*待解问题*
1/ 能否从“[已解决]类似图片格式的PDF该如何转txt文件啊？”开始、到“式的，麻烦各位高手帮忙！！！”为止，一字不差地摘录这篇PDF转txt帖子里的这段文字？
2/ 能否接着这篇PDF转txt帖子的最后一句往下续写？

[已解决]类似图片格式的PDF该如何转txt文件啊？

ssqchina · 发表于 2023-7-18 16:37:20

马上注册，结交更多好友，享用更多功能^_^

您需要登录才可以下载或查看，没有账号？立即注册

x

类似图片格式的PDF该如何转txt文件啊？就是pdf文件用微软edge打开，都不能搜索里面的文字，应该是图片格式的，麻烦各位高手帮忙！！！

最佳答案

月排行榜 / 总排行榜

sfqxx

2023-7-18 16:58:37

你需要的是一个 Optical Character Recognition (OCR) 工具来解析PDF中的图像并转换为文本。Python 中有一些库可以帮助你做到这一点，例如 `PDF2` 和 `pytesseract`。

首先，你需要安装以下库（如果尚未安装）：

pip install pdf2image

pip install pytesseract

pip install PIL
复制代码

此外，你还需要在你的系统上安装 [Tesseract ↗](https://github.com/tesseract-ocr/tesseract/wiki)。

然后，你可以使用以下代码将 PDF 文件中的图片转换为文本：

from pdf2image import convert_from_path

import pytesseract

from PIL import Image

import io

# 你的 PDF 文件路径

pdf_path = 'path_to_your_pdf.pdf'

# 将 PDF 文件转换为 PIL Image 对象列表

images = convert_from_path(pdf_path)

*所列条目*
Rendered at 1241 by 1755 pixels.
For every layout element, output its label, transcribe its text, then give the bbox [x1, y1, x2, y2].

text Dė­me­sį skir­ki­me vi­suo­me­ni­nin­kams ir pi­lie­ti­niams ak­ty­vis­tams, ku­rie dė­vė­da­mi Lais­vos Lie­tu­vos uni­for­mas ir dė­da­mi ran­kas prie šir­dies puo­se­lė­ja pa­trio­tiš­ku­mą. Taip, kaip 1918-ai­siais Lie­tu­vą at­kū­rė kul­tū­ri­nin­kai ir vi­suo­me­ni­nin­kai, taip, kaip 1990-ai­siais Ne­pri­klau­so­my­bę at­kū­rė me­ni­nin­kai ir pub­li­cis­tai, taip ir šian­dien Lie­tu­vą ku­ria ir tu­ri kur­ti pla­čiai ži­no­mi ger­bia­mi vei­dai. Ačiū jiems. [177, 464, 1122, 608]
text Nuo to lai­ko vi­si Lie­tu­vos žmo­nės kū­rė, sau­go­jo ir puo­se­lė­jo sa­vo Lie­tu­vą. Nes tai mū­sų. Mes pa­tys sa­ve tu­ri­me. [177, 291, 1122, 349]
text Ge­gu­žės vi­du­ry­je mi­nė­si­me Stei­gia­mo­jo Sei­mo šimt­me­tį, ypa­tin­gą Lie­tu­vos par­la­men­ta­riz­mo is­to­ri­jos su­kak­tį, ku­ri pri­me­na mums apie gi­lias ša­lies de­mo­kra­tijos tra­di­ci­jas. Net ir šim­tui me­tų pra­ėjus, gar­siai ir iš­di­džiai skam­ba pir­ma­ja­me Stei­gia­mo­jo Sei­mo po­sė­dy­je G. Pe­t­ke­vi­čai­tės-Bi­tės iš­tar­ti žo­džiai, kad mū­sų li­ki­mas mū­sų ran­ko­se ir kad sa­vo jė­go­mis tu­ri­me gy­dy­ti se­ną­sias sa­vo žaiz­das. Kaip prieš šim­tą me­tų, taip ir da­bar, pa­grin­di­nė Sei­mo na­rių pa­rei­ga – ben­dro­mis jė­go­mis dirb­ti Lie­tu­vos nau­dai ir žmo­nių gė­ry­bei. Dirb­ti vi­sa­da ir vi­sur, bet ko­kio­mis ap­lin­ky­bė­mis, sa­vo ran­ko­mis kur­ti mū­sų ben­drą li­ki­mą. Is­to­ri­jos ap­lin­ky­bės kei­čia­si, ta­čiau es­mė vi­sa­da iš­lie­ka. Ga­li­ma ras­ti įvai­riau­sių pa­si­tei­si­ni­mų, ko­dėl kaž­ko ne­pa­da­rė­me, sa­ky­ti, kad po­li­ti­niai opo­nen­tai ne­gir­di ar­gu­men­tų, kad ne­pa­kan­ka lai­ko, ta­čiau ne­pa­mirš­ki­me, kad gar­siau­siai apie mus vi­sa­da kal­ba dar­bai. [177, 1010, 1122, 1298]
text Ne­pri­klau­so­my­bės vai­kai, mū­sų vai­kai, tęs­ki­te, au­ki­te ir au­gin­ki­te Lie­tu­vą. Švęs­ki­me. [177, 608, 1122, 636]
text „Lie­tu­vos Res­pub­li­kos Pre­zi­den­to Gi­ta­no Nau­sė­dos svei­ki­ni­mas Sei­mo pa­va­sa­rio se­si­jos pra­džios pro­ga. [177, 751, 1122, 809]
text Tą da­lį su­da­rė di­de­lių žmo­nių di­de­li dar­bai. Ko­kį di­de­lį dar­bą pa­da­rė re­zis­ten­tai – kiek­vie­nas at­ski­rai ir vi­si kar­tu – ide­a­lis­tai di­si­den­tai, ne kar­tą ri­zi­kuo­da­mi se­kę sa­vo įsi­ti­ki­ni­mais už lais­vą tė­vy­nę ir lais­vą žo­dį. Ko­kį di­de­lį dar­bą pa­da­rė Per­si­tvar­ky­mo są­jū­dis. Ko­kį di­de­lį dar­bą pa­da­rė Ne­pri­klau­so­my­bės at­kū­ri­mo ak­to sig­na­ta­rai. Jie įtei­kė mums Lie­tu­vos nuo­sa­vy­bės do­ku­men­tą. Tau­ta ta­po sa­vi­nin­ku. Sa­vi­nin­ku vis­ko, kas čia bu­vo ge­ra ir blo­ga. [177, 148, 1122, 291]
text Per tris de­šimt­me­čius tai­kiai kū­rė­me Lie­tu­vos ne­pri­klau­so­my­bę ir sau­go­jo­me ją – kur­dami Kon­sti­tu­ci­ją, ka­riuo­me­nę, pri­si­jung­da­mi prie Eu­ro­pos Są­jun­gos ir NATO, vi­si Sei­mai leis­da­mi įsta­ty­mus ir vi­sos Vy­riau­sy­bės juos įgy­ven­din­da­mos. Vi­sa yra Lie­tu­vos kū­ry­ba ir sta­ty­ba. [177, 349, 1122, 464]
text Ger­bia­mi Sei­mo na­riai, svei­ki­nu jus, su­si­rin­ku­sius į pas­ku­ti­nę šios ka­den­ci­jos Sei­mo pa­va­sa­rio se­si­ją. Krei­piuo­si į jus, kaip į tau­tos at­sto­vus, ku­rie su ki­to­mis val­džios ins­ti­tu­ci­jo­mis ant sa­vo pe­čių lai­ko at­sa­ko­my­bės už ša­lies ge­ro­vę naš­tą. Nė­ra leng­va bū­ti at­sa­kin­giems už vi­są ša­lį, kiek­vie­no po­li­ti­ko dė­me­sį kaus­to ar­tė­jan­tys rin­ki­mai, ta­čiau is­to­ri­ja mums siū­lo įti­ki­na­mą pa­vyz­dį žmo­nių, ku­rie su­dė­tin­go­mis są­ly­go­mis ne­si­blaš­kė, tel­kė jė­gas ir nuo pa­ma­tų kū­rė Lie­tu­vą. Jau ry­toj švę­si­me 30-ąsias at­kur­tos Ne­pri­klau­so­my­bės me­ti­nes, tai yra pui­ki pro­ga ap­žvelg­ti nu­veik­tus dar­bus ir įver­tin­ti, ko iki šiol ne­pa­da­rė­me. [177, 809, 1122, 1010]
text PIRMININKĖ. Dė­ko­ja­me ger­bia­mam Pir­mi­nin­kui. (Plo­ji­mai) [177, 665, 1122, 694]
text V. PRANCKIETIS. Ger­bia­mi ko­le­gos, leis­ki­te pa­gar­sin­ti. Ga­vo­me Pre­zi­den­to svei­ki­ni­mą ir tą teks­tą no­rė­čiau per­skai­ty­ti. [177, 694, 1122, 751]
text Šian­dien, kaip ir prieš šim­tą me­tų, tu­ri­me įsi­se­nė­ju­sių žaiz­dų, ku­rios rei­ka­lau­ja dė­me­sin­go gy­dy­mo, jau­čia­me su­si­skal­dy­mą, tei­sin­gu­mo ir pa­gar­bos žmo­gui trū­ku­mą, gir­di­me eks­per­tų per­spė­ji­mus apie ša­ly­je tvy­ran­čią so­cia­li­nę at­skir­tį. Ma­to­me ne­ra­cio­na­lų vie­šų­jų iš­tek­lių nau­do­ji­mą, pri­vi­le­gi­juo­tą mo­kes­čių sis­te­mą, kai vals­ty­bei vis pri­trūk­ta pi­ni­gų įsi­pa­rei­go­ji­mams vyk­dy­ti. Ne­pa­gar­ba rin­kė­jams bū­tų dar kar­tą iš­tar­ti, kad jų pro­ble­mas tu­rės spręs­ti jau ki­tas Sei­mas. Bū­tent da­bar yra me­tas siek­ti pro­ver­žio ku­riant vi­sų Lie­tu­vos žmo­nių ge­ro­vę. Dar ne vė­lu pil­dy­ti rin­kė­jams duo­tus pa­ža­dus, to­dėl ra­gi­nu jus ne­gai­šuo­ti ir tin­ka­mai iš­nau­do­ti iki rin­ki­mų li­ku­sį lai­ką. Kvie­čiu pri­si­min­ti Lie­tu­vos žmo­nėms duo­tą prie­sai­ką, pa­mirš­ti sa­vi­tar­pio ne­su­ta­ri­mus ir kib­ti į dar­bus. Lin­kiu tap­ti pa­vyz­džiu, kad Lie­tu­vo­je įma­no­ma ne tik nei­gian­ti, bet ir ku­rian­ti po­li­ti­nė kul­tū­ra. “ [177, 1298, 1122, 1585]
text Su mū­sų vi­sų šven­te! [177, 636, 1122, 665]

*参考回答*
1/
[已解决]类似图片格式的PDF该如何转txt文件啊？

ssqchina · 发表于 2023-7-18 16:37:20

马上注册，结交更多好友，享用更多功能^_^

您需要登录才可以下载或查看，没有账号？立即注册

x

类似图片格式的PDF该如何转txt文件啊？就是pdf文件用微软edge打开，都不能搜索里面的文字，应该是图片格式的，麻烦各位高手帮忙！！！

2/
# 初始化一个空字符串用于存储文本

result_text = ''

# 遍历所有的图片

for i, img in enumerate(images):

# 将图片转化为文本

text = pytesseract.image_to_string(img, lang='chi_sim') # 使用'chi_sim'参数进行中文识别

# 将识别后的文本添加到结果中

result_text += text

# 将结果存储到 txt 文件中

with open('output.txt', 'w', encoding='utf-8') as file:

file.write(result_text)
复制代码

注意：这只是一个基本的例子，可能需要根据你的需求进行适当的修改。在具体的环境中，你可能需要指定 Tesseract 的路径（通过 `pytesseract.pytesseract.tesseract_cmd`），并且在处理大型 PDF 文件时，你可能需要考虑内存管理。

求最佳答案

跳转到最佳答案楼层

ssqchina · 发表于 2023-7-18 16:49:44

陶远航发表于 2023-7-18 16:37
如果你遇到了类似图片格式的PDF，即PDF文件里的文字无法被搜索或复制，那么可能是因为这些文字被保存为图像 ...

python如何实现？

ssqchina · 发表于 2023-7-18 16:51:50

isdkz 发表于 2023-7-18 16:37
你的问题是关于将类似图片格式的PDF转化为txt文件。这类PDF一般是经过图像扫描得到的，无法直接提取其中的 ...

那就是python还不能完美解决这个问题

ssqchina · 发表于 2023-7-18 21:38:11

陶远航发表于 2023-7-18 16:57
你可以使用Python中的OCR（光学字符识别）库来将图片格式的PDF转换为可搜索的文本文件。OCR库可以帮助你 ...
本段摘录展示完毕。